Please indulge me for this post.  I’m slightly in shock, good shock though.  So good that I’m about to toot my own horn, because I can’t think who’d appreciate this more than my lovely readers. I hope you don’t mind.

So I get quite a few people finding my blog because they google  some version of “pear and apple jam” and they find my post on, what else, but  making pear and apple jam.  A great big hand wave and “hi” to you if your search for this jam is what led you to my blog.

A couple of days ago in a little bout of curiosity I decided to google both “pear and apple jam” and “apple and pear jam”.  Just, you know, to see where I was positioned.  Maybe someone where on the fourth page.

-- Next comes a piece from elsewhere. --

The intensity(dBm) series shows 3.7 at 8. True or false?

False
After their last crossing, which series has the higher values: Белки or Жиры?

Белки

And this is where the shock part comes in because I wasn’t on the fourth page or the third or the second.  I was on the first page.  And it gets even better, because when I googled both “pear and apply jam” and “apple and pear jam” I came up as the very first search result!

How…cool….is…that?

You guys put me there!  I am so wonderfully amazingly stoked!  My little blog has the most popular pear and apple jam recipe in the world.

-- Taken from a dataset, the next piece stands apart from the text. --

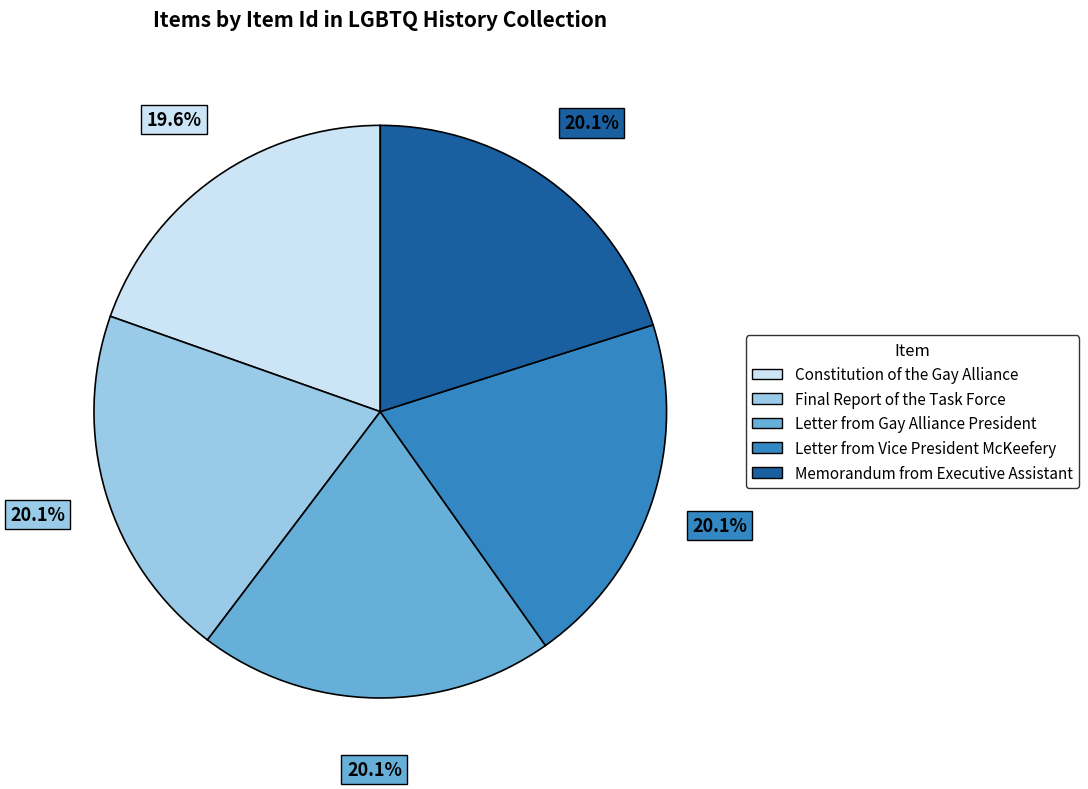

How much of the chart is everything except Letter from Vice President McKeefery?

79.9%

So I told Mr Bee.  He got really excited for me and then he put a little downer on it.  Apparently Google does this smart stuff that works out where you are in the world and what sort of searches you do and reorders your search results a bit to make them special to you.  So maybe I only come up first because  I’m searching about myself?  But no, my pear and apple jam post came up first when Mr Bee googled too.

So here’s where the real indulgence comes in.  What if you, dear reader, google either “pear and apple jam” or “apple and pear jam” (don’t include the quotes, I just put them in so you could easily see the search term)? Where does the Tales from a Well Stocked Larder  recipe post come on your search result order?  I would love to know.